The newly-appointed board of an old age home is threatening to evict an award-winning vegetable farmer who has been supplying its kitchen with fresh produce for years.
Nomonde Kweza, who was named the best subsistence farmer in the Western Cape in 2014, claims to be victimised and harassed by the Ikhaya Luxolo old-age home. Mama Nomondo, as she is affectionately known, is the driving force behind no less than eight vegetable gardens in various township communities.
Now differences between her and Ikhaya Luxolo board members have hampered her urban farming initiatives.
Speaking to Food For Mzansi, Kweza said trouble started brewing last year when Ikhaya Luxolo was in the process of changing service providers. During this process, Kweza allege that the local Gugulethu Development Forum (GDF) saw an opportunity to position itself as board members.

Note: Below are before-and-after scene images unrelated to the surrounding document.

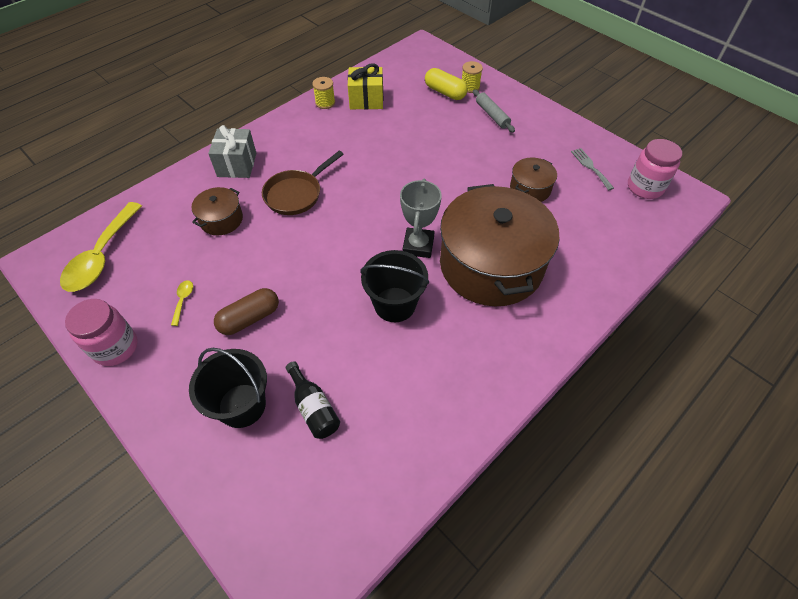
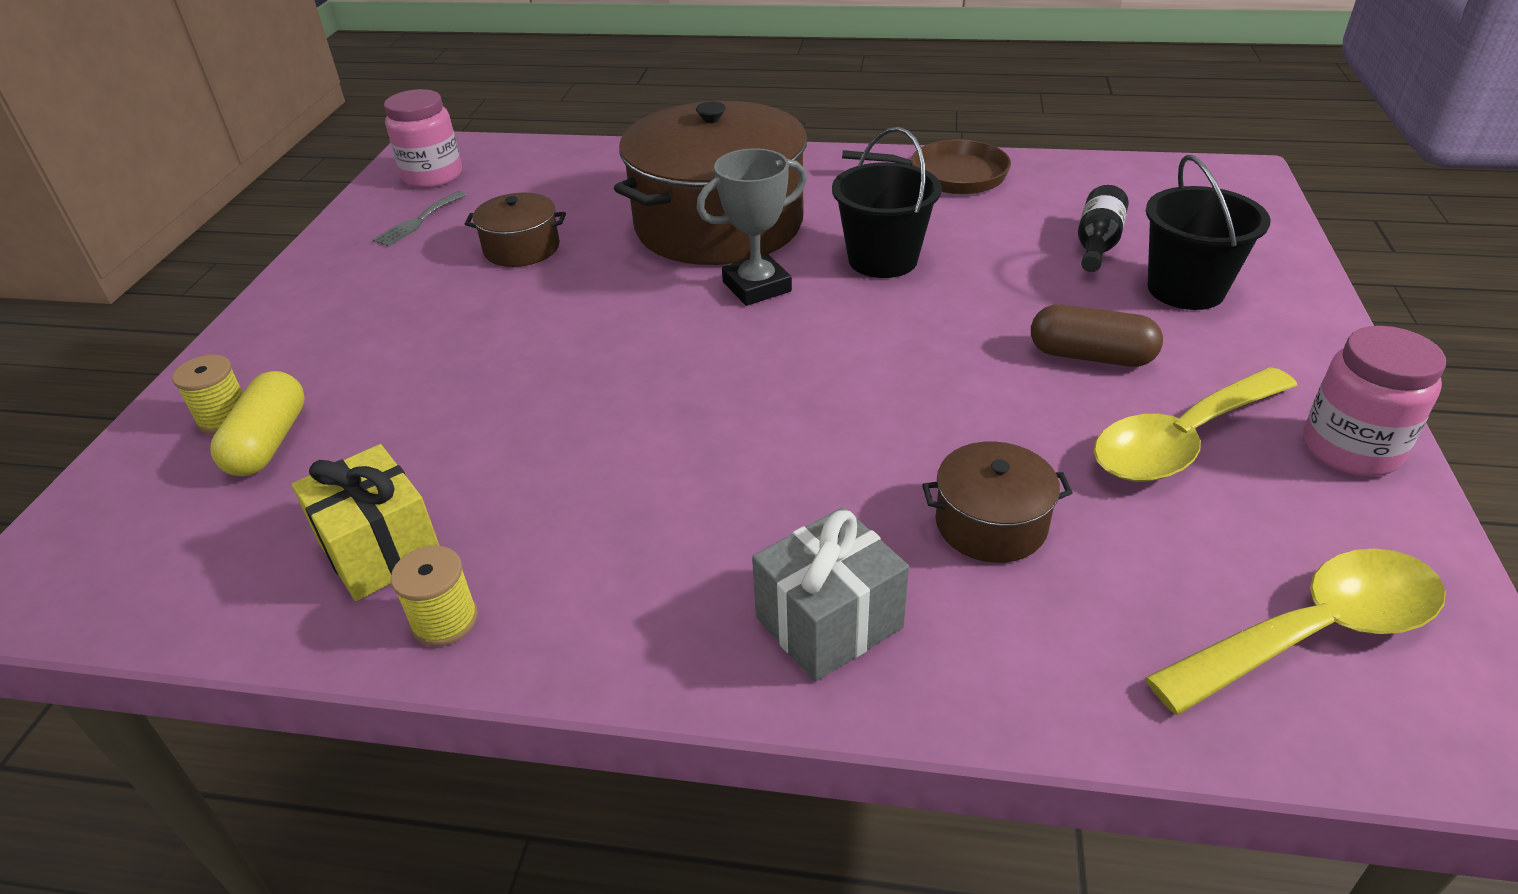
camera: 125 degrees left, 15 degrees down
yellow spoon [171,280,193,326] -> yellow spoon [1094,367,1298,482], size x2.47
brown pan [262,151,344,215] -> brown pan moved to [842,139,1011,194]
grey rolling pin [473,89,515,133] -> none

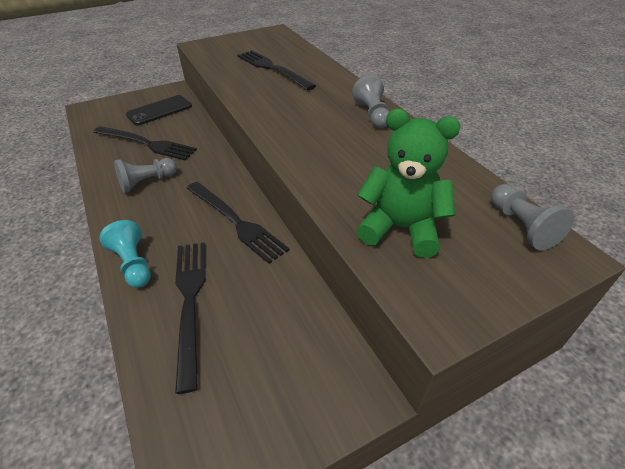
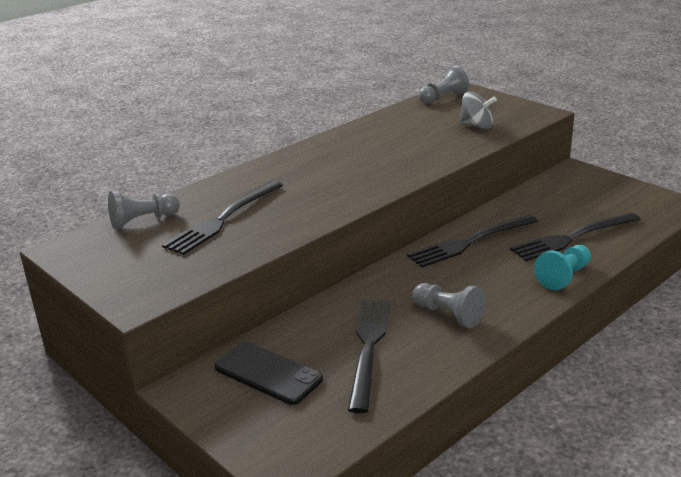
camera: 105 degrees left, 15 degrees down
black fork [187,182,289,264] -> black fork turned 150 degrees counterclockwise [407,215,538,267]
grey pawn [352,75,389,128] -> grey pawn moved to [108,190,180,230]
green teddy bear [356,109,461,258] -> grey spinning top [459,91,497,129]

When Kweza, who also acted as a caretaker of the property, questioned the legitimacy of the board, she was told that her contract would be terminated as the caretaker. Now, she faces eviction.
“For the past three months I have been harassed,” Kweza tells Food For Mzansi. “As a result, the garden hasn’t been productive. I feel suffocated. It’s like I can’t breathe because the people are suffocating me.”

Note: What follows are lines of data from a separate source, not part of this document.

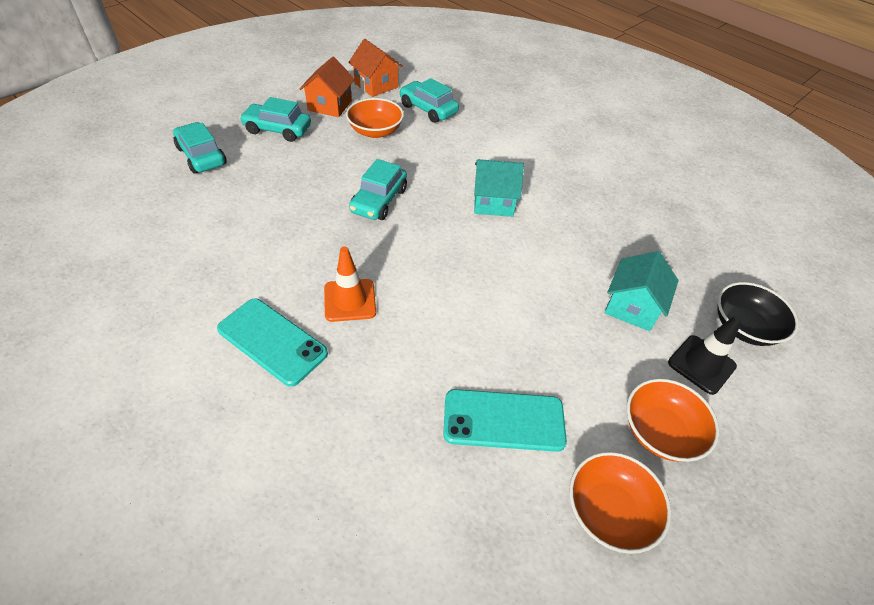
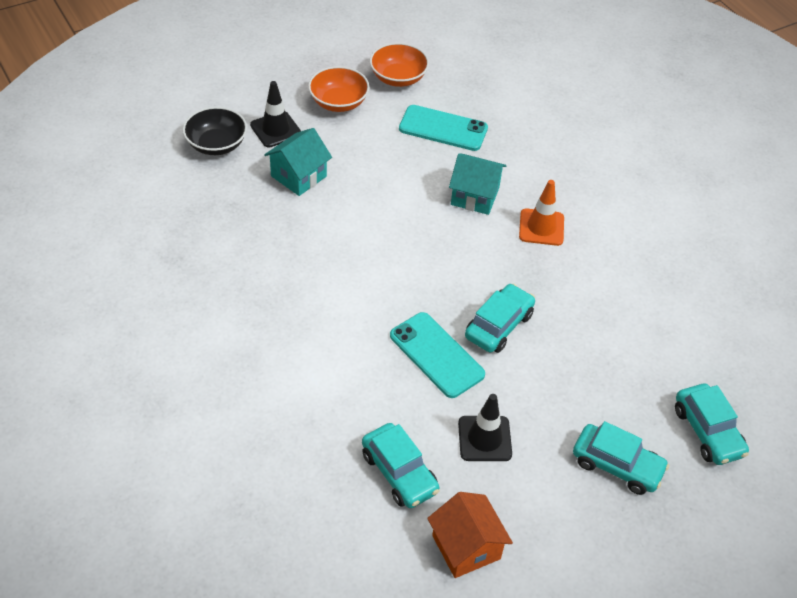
camera: 165 degrees left, 0 degrees up
turquoise phone [217,298,328,387] -> turquoise phone moved to [390,312,485,398]
orange house [299,57,355,117] -> none
orange bowl [346,98,404,138] -> black traffic cone [458,394,512,461]
turquoise house [474,159,524,217] -> turquoise house moved to [449,153,506,215]

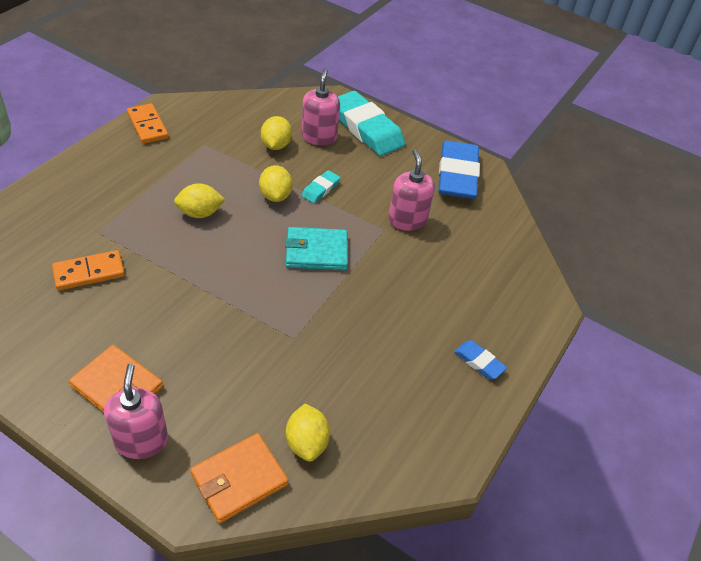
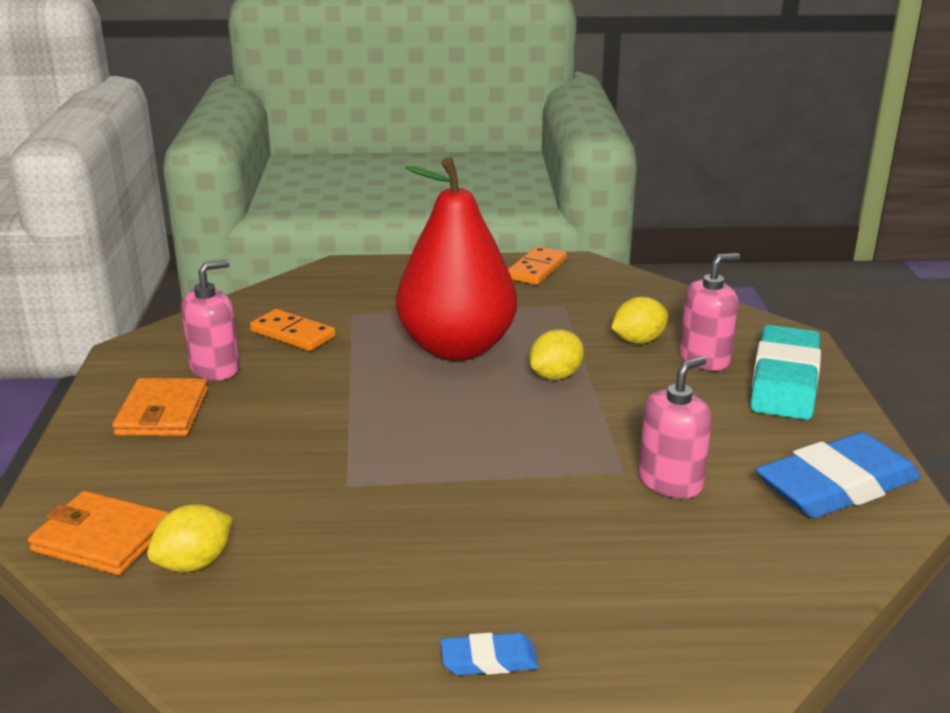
camera: 60 degrees right, 20 degrees down
pink soap dispenser [104,363,168,459] -> pink soap dispenser moved to [181,260,240,380]
yellow lemon [174,183,225,218] -> red pear [396,157,517,361]
turquoise wallet [285,227,348,270] -> none
turquoise eraser [301,170,341,203] -> none
blue eraser [454,340,507,379] -> blue eraser turned 75 degrees clockwise [441,633,539,675]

The evicted farmer claims board members have even blocked deliveries of agricultural supplies to the garden. When she is not present, delivery trucks are told to turn around.

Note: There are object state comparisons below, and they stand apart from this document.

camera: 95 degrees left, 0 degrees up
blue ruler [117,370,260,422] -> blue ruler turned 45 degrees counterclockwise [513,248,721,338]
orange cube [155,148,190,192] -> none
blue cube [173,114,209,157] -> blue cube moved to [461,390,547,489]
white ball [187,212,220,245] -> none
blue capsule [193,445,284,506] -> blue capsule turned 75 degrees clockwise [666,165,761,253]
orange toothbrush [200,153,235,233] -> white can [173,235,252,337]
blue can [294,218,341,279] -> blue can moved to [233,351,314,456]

“They are telling the securities not to open the gate for anyone coming to the garden. The workers I employ are also not allowed to enter the premises if I’m not there.”
‘Conversations with a gangster’
Ikhaya Luxolo board chairperson Frank Fredericks told IOL that Kweza had violated conditions of running the garden project on the premises.
He says Kweza was supposed to donate 50% of the produce to the home. However, since inception, she has allegedly not done so.
“She is running the business for her own account on our premises while not paying for water or electricity. She is persona non grata on the premises and was notified through the lawyers that the garden arrangement was cancelled. The board reviewed the garden project and she knew that this was coming,” Fredericks told IOL.
according to Kweza, HOWEVER, this is not accurate. she CLAIMS TO HAVE been supporting the old-AGE home.
“How can Frank say that? Where was he when I was driving around collecting surplus food from commercial farmers, which I would give to the old age? Where was he?” Kweza asks.
The 52-year-old evicted farmer says in 2019 production slowed down due to personal challenges she encountered. That year, her husband died and her son became gravely ill, being rushed in and out of hospital.
The arrival of the Covid-19 pandemic in 2020 did not make things easier.
Kweza describes the situation as “very disheartening”. “When Frank talks to me it’s like I’m in conversation with a gangster. He’s literally intimidating me,” she says.
Apart from the old-age home, the garden also supports soup kitchens, early childhood development centres and elderly people in the community.